Short problem: Rewrite everything in the Peter Tom biography from "Personal details" down to "Brooklyn Law School.", replacing "attorney" with "lawyer".

Associate Justice of the First Judicial Department
- In office 1994–2019
- Appointed by: Mario Cuomo

Acting Presiding Justice of the First Judicial Department
- In office 2016–2016
- Preceded by: Luis A. Gonzalez
- Succeeded by: Rolando T. Acosta
- In office 2009–2009
- Preceded by: Jonathan Lippman
- Succeeded by: Luis A. Gonzalez
- In office 2007–2007
- Preceded by: John T. Buckley
- Succeeded by: Jonathan Lippman

Justice of the New York Supreme Court
- In office 1990–1994

Judge on the New York City Civil Court
- In office 1985–1990

Personal details
- Alma mater: Brooklyn Law School

= Peter Tom (judge) =

American attorney

Peter Tom is an American attorney who served as an associate justice of the Appellate Division of the Supreme Court, First Judicial Department from 1994 to 2019.

== Education ==
Tom received his bachelor's degree from the City College of New York, and in 1975, graduated Brooklyn Law School.

== Career ==
In 1976, he worked as a law clerk for the New York City Civil Court, working on both criminal and civil assignments. He was appointed as a judge on the housing court from 1985 to 1988 and a civil court from 1988 to 1990. He was a New York Supreme Court justice, from 1990 to 1994. He was designated a justice for the Appellate Division, First Judicial Department by Governor Mario Cuomo in 1994 and served as acting presiding justice in 2007, 2009, and 2016. He was the first Asian American elected to the New York State Supreme Court from New York County and the first Asian American to the Appellate Division of the Supreme Court.

Information provided:
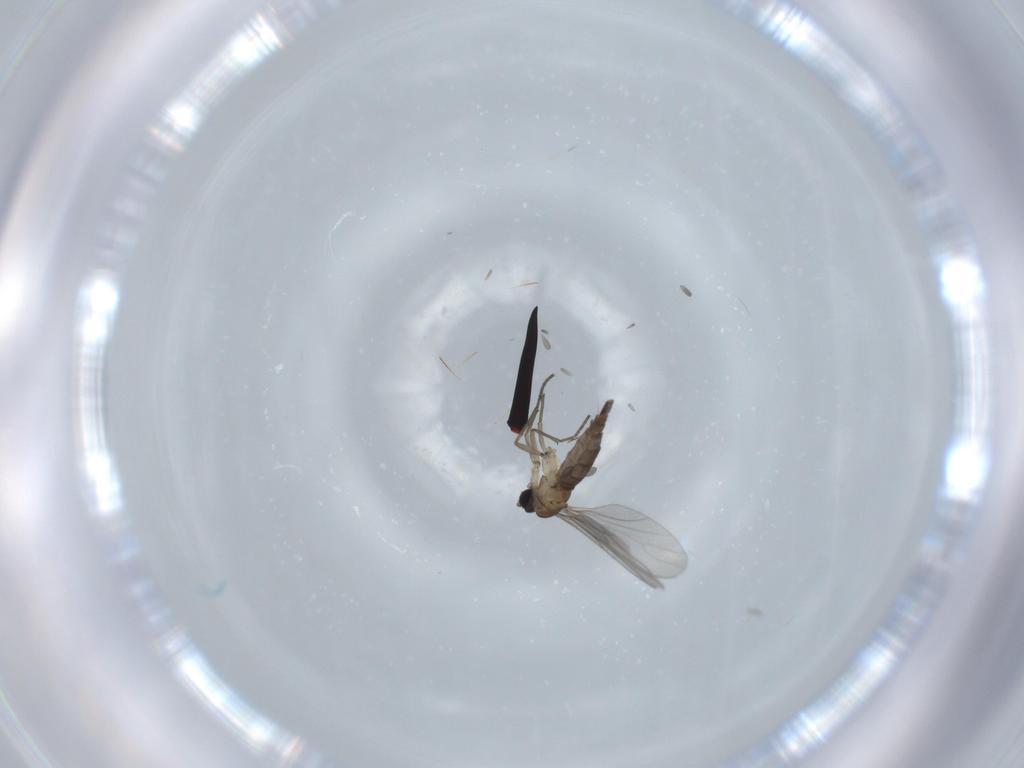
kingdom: Animalia
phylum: Arthropoda
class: Insecta
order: Diptera
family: Sciaridae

Written response:
Personal details
- Alma mater: Brooklyn Law School

= Peter Tom (judge) =

American lawyer

Peter Tom is an American lawyer who served as an associate justice of the Appellate Division of the Supreme Court, First Judicial Department from 1994 to 2019.

== Education ==
Tom received his bachelor's degree from the City College of New York, and in 1975, graduated Brooklyn Law School.